> GIVEN EXERCISE A: Reproduce these lines from the rows: start at the line containing "pose: elev=194.3 azim=81.1" and continue through the line containing "Dot at: (247, 161)", with both of those lines included.

* Start TEXT PROVIDED *

The Hottest ACC Preview You’ll Ever See
ESPN already has pretty comprehensive rankings and previews for the ACC so I’ll just give all of our readers the top 3 things I’m exciting for and a few things I’m dreading about the upcoming ACC season. Since we’re always trying to add some sex appeal to Agron Street, I’ve put the season in more relatable terms – in bold font you’ll find some helpful, albeit somewhat sexist, analogies. My associate Garret Mann will have his own list previewing the ACC shortly.
The 3 beauties of 2011-2012
Ashton Pankey and Mychal Parker
For the Terrapins, I’d argue that this season hinges on the performance and developmentof these two players. They won’t be the best players, Nick Faust, Terrell Stoglin, and Pe’Shon Howard (when healthy) will headline the squad. Yet for a team with few scholarship players, issues of depth remain supreme. Pankey has suffered from injuries while Parker, a highly touted freshman recruit last year, failed to iron out the fundamentals necessary to gain the approval of former coach Gary Williams. I’m talking with big “ifs” here, but these two players have enormous potential to surprise some people and if they do, the Terrapins could look respectable. Yes, Maryland basketball now clings to hopes of respectability, not tournaments or championships. I feel like a father when he’s trying to convince himself that his daughter is merely going through a rebellious stage, when everyone knows she’s totally a slut.
Parity in the ACC
Looks like Pitt and Syracuse will actually see some competition when they finally get here. After a several year stretch of deflated play, I think we’re finally going to see a more balanced ACC field. This phenomenon looks awfully similar to Clemson and Florida State both have a shot to finish in the top 3 in the conference while Virginia will do some damage in the tournament. If Duke and UNC were the only girls in middle school to go through puberty these past few years, the rest of the class is growing into their bodies. If a couple other teams rise up to the occasion (Don’t look for Maryland to help out any here) I think you could see 4-5 very good teams enter the tourney in March from the ACC with a couple more sneaking in as well.
The Big Ten-ACC Challenge
Amidst the boredom of early season play, this event always provides enormous excitement to the early winter games. Some of the games to look forward to include:
Clemson at Iowa
No. 5 Duke at No. 3 Ohio State
No. 21 Florida State at Michigan State
No. 11 Wisconsin at No. 1 North Carolina
In relating this to women, this tournament is like homecoming right after summer break. You’re not quite sure who’s hot and who’s not until you see them all dressed up and bringing their A-game for the first time. After the ACC won the first 10 challenges the Big Ten has stolen the last two. Not happening this year. There’s nothing I enjoy more than watching fundamentally sound and completely unexciting Big Ten teams get throttled by the exciting play of ACC basketball. If the ACC can’t pull off a win here, I might lose all faith in the Coastal Conference.

* End TEXT PROVIDED *

> GIVEN EXERCISE B: According to the ACC preview, how many of the first Big Ten-ACC Challenges did the ACC win?

* Start DATASET ROWS *

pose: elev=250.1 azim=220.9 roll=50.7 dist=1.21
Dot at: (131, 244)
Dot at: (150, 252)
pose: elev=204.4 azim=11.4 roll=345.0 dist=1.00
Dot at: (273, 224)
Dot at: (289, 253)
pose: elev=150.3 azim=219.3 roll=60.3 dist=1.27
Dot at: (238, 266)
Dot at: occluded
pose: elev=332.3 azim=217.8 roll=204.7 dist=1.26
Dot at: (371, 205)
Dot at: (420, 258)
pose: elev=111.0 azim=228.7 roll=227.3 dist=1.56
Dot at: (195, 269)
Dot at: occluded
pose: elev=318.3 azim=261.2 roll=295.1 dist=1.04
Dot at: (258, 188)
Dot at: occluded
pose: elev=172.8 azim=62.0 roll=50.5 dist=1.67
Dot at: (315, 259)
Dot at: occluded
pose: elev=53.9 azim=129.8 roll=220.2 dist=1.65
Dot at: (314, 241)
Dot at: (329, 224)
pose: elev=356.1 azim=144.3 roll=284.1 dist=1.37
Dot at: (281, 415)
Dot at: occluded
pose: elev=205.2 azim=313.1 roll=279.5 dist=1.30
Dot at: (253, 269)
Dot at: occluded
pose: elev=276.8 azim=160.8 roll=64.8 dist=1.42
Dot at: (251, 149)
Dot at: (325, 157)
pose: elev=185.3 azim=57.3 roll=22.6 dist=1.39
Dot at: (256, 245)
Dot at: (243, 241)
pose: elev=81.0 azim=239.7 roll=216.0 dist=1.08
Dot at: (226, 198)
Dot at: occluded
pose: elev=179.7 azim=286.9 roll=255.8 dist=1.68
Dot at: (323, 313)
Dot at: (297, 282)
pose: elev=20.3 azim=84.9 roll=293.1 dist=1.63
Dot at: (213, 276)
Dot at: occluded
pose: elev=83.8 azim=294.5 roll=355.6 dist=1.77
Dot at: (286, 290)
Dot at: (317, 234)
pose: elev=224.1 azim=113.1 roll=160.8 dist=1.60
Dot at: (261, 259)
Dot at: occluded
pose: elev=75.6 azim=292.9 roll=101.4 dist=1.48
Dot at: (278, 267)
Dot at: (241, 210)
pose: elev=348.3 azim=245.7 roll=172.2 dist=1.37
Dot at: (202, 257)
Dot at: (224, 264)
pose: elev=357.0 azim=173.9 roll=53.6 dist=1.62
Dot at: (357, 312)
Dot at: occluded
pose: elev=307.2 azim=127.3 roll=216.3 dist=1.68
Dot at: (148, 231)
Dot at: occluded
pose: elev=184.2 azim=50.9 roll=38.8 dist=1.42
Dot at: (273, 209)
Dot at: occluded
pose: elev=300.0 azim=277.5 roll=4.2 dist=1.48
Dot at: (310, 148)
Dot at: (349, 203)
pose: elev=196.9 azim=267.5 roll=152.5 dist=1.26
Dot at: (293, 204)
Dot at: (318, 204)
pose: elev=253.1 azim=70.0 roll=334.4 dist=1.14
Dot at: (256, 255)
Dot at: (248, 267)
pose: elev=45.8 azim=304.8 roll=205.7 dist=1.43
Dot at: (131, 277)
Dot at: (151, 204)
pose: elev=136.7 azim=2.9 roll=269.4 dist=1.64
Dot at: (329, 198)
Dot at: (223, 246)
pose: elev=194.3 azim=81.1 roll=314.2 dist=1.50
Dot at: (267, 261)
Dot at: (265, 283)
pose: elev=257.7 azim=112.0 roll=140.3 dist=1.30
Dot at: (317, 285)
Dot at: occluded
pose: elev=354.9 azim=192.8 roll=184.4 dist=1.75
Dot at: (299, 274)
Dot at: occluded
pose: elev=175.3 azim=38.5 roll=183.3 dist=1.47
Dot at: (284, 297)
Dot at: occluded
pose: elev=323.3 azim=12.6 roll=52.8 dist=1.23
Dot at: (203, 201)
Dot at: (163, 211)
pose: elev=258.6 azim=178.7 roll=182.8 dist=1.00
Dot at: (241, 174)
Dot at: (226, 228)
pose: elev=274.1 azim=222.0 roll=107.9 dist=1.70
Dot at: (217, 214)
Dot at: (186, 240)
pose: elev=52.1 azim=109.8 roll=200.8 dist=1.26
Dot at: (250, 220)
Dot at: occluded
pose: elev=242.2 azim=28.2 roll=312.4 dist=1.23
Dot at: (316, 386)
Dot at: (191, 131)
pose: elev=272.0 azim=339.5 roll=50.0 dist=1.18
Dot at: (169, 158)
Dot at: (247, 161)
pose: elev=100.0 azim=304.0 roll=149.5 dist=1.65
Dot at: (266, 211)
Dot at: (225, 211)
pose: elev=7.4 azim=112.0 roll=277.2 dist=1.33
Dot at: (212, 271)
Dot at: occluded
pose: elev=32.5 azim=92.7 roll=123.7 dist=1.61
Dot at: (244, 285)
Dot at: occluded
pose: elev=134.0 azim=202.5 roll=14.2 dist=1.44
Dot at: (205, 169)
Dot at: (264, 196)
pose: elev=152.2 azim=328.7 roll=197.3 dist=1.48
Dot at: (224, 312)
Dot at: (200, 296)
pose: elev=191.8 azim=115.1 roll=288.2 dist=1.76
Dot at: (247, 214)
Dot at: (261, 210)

* End DATASET ROWS *

> REPLY A:
pose: elev=194.3 azim=81.1 roll=314.2 dist=1.50
Dot at: (267, 261)
Dot at: (265, 283)
pose: elev=257.7 azim=112.0 roll=140.3 dist=1.30
Dot at: (317, 285)
Dot at: occluded
pose: elev=354.9 azim=192.8 roll=184.4 dist=1.75
Dot at: (299, 274)
Dot at: occluded
pose: elev=175.3 azim=38.5 roll=183.3 dist=1.47
Dot at: (284, 297)
Dot at: occluded
pose: elev=323.3 azim=12.6 roll=52.8 dist=1.23
Dot at: (203, 201)
Dot at: (163, 211)
pose: elev=258.6 azim=178.7 roll=182.8 dist=1.00
Dot at: (241, 174)
Dot at: (226, 228)
pose: elev=274.1 azim=222.0 roll=107.9 dist=1.70
Dot at: (217, 214)
Dot at: (186, 240)
pose: elev=52.1 azim=109.8 roll=200.8 dist=1.26
Dot at: (250, 220)
Dot at: occluded
pose: elev=242.2 azim=28.2 roll=312.4 dist=1.23
Dot at: (316, 386)
Dot at: (191, 131)
pose: elev=272.0 azim=339.5 roll=50.0 dist=1.18
Dot at: (169, 158)
Dot at: (247, 161)

> REPLY B: The ACC won the first 10 challenges.